Sarà mica un pedofilo?
Gennaio 10, 2019
La storia che ti voglio raccontare è la più semplice del mondo e riguarda la mia professione di educatore.
Mi domanderai: dove sta la discriminazione?
Sta nel fatto che l’ho subita, in modo più o meno velato, per il fatto di essere un maschio che lavora in un ambiente prettamente femminile come la prima infanzia, sia in Italia che in Svezia (dove attualmente lavoro).
Questa discriminazione, quando ero nel nostro Bel Paese e lavoravo per alcune cooperative, l’ho percepita solo col senno di poi: ad esempio, tutte le volte che c’erano opportunità di poter lavorare con i bimbi più piccoli, alcuni miei datori di lavoro tendevano a dirottarmi verso bambini più grandi oppure in altri servizi.

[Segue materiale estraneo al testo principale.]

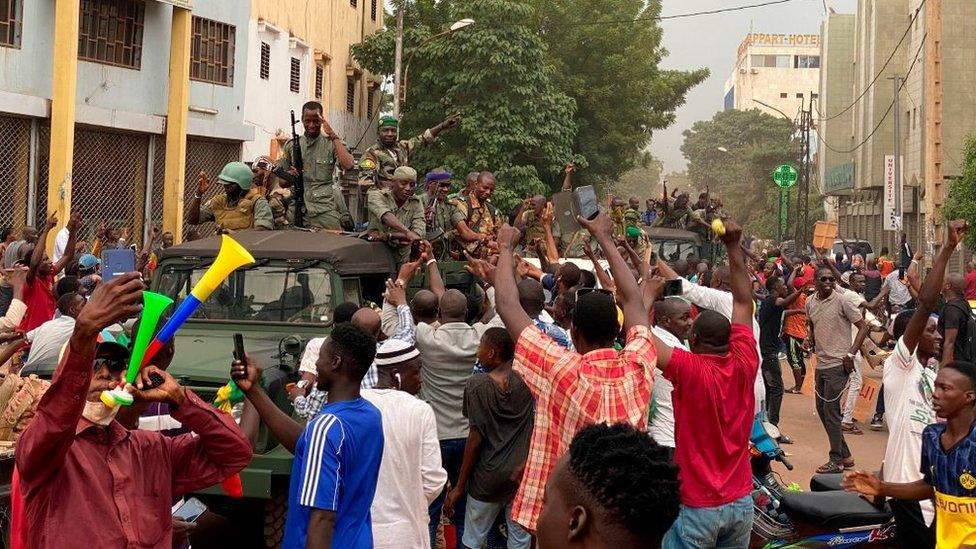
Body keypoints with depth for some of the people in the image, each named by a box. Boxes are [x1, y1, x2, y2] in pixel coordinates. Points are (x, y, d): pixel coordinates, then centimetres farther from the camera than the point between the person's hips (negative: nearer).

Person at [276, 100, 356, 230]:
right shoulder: (291, 145, 12)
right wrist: (291, 177, -7)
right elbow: (282, 183, 16)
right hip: (298, 210, 2)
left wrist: (333, 135, -12)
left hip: (326, 211, -2)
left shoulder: (331, 144, 4)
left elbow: (348, 166, -16)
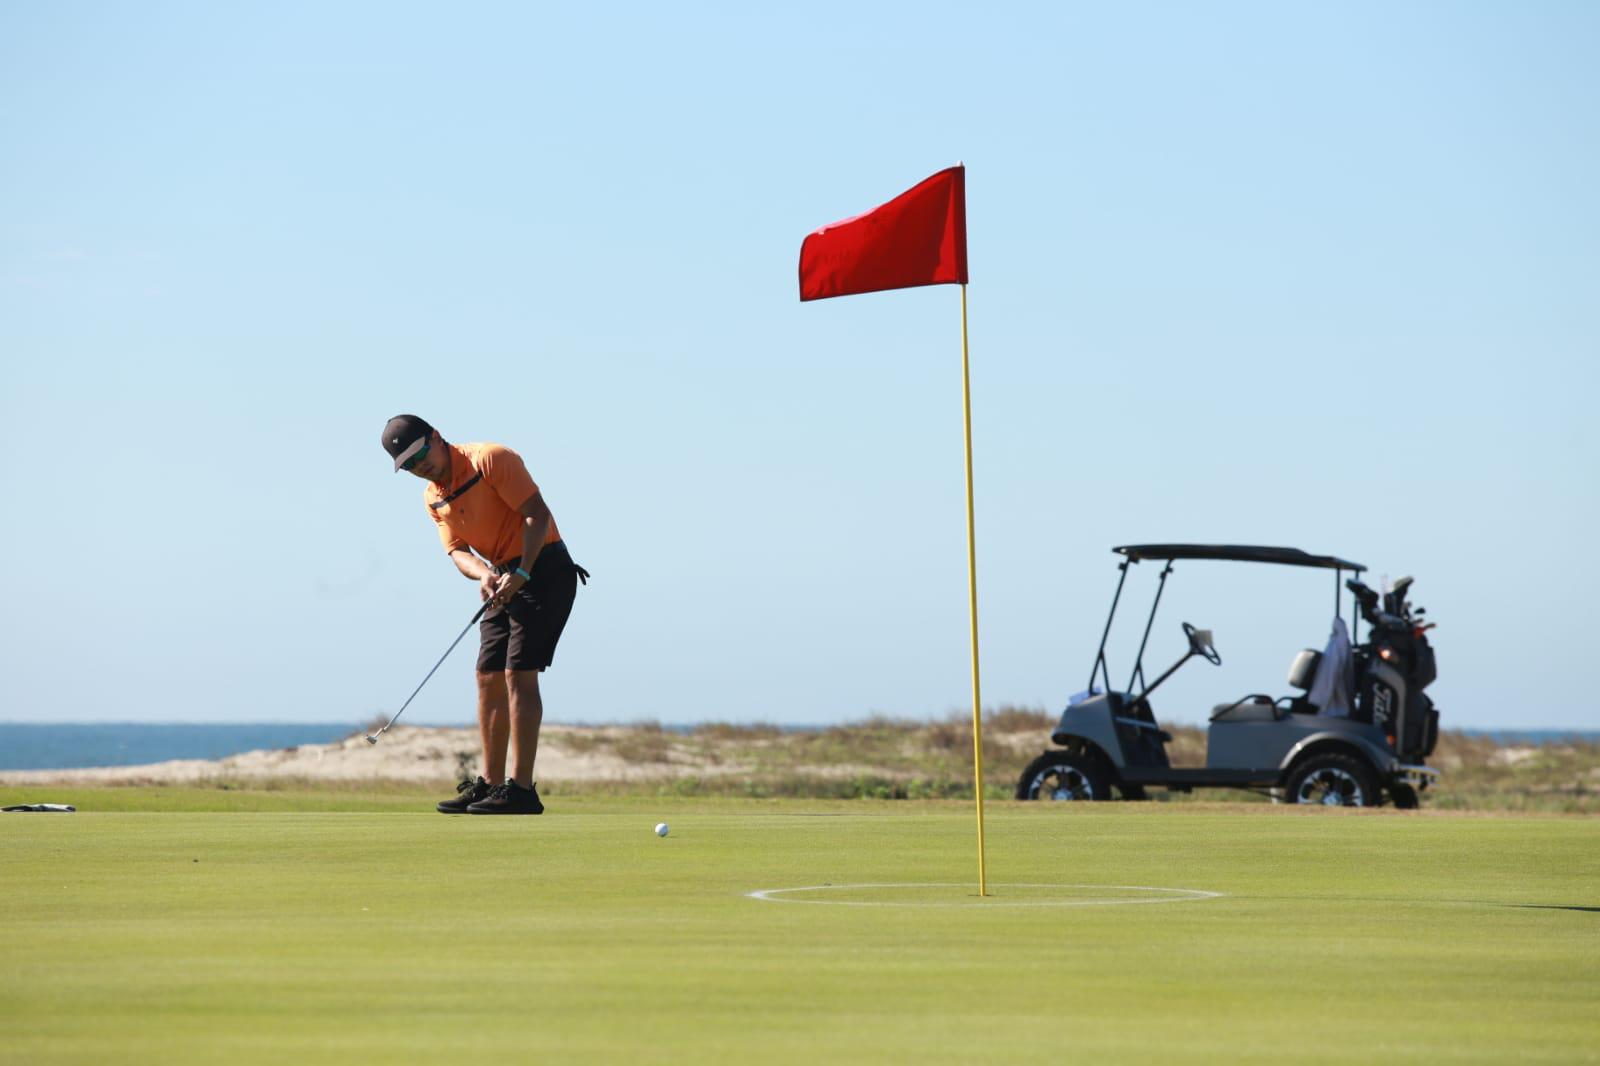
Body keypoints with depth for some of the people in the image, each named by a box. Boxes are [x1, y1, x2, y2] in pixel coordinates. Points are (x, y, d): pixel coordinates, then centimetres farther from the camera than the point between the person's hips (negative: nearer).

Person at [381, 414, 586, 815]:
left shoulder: (491, 459, -14)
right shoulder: (433, 498, 11)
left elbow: (537, 513, -18)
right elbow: (457, 550, 3)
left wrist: (520, 573, -26)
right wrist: (483, 573, -20)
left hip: (543, 568, -9)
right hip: (506, 579, 9)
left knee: (518, 674, -15)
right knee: (489, 678, 7)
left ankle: (521, 789, -17)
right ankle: (490, 783, 14)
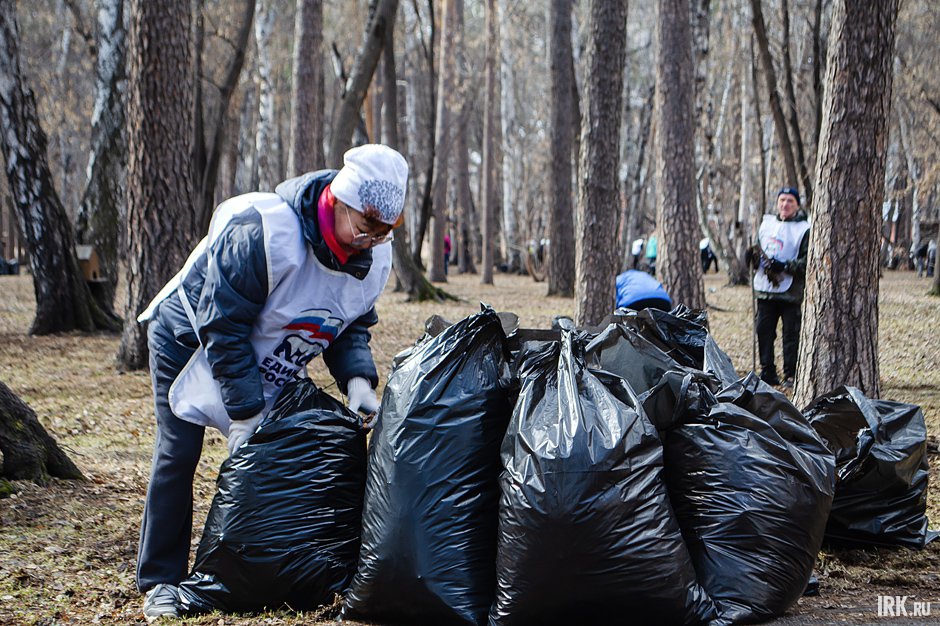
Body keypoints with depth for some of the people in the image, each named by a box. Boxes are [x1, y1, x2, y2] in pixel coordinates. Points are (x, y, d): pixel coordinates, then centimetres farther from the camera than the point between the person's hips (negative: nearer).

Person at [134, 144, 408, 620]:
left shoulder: (374, 256, -16)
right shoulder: (261, 231, -37)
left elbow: (352, 328, -1)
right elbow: (224, 329, -32)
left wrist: (358, 380, -21)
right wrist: (245, 415, -32)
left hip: (269, 360, 6)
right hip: (190, 340, -6)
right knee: (178, 454, -8)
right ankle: (161, 582, 3)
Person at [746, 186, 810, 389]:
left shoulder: (804, 229, -5)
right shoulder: (767, 223, 14)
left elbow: (808, 261, -9)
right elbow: (759, 248, 27)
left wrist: (785, 267, -20)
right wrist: (753, 255, 4)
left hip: (791, 293, -6)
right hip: (765, 290, 6)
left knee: (791, 333, -3)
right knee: (763, 330, 6)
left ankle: (791, 374, 5)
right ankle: (767, 372, 16)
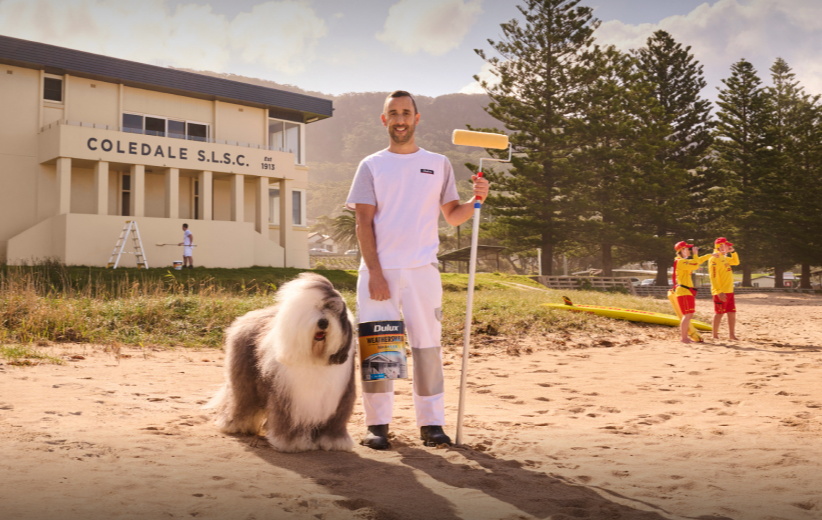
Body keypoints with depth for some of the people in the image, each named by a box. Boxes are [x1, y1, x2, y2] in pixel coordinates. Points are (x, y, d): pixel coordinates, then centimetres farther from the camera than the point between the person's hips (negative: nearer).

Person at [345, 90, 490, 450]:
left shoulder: (438, 164, 13)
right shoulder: (371, 166, 8)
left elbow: (452, 216, 13)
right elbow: (364, 223, 0)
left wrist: (477, 199, -8)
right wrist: (375, 272, -10)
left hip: (422, 270, 1)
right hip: (379, 270, -1)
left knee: (427, 345, 2)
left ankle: (431, 423, 11)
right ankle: (377, 424, 9)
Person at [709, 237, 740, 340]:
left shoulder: (724, 258, 16)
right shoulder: (714, 259, -14)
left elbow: (736, 262, 33)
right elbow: (713, 277, -20)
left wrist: (733, 252, 17)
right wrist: (719, 292, -25)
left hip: (729, 292, 9)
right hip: (721, 293, -9)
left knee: (732, 313, 10)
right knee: (719, 313, -5)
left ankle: (731, 334, 18)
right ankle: (715, 335, 2)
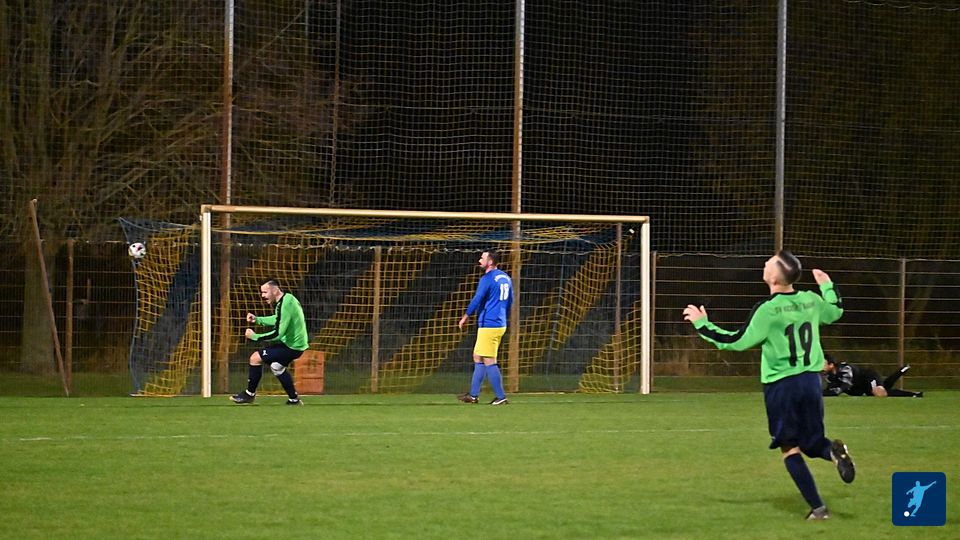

Inoltre, è capitato che sia alcuni genitori che qualche adulto esterno non fossero convinti della mia presenza e mi chiedevano “Come mai lavori con i bimbi piccoli?”, come se fosse una cosa strana.
Tutto ciò non è mai capitato quando lavoravo in comunità o in doposcuola con adolescenti: solo quando mi trovavo con bambini in età da scuola materna spuntava il sospetto che io potessi essere pedofilo.
Anche qui, nella grande socialdemocratica e gender-friendly Stoccolma, non sono mancate le discriminazioni, anzi: penso di averne ricevute più che a Bergamo.
Questo perché qui, oltre all’essere uomo, anche il fatto di essere straniero non mi aiuta: mentre i colleghi e i datori hanno sempre apprezzato questa mia diversità e l’hanno incentivata (specie perché italiano e quindi più preparato sulla pedagogia della prima infanzia), molti genitori erano scettici ed è capitato che chiedessero per il figlio il cambio di gruppo classe perché c’ero io.
Quindi non erano le mie presunte qualità lavorative ad essere giudicate, ma il mio non essere una donna svedese.
Fortunatamente non è successo spesso, ma penso che anche una casistica di 1 adulto discriminante su 10 sia comunque pesante, specie nel 2019.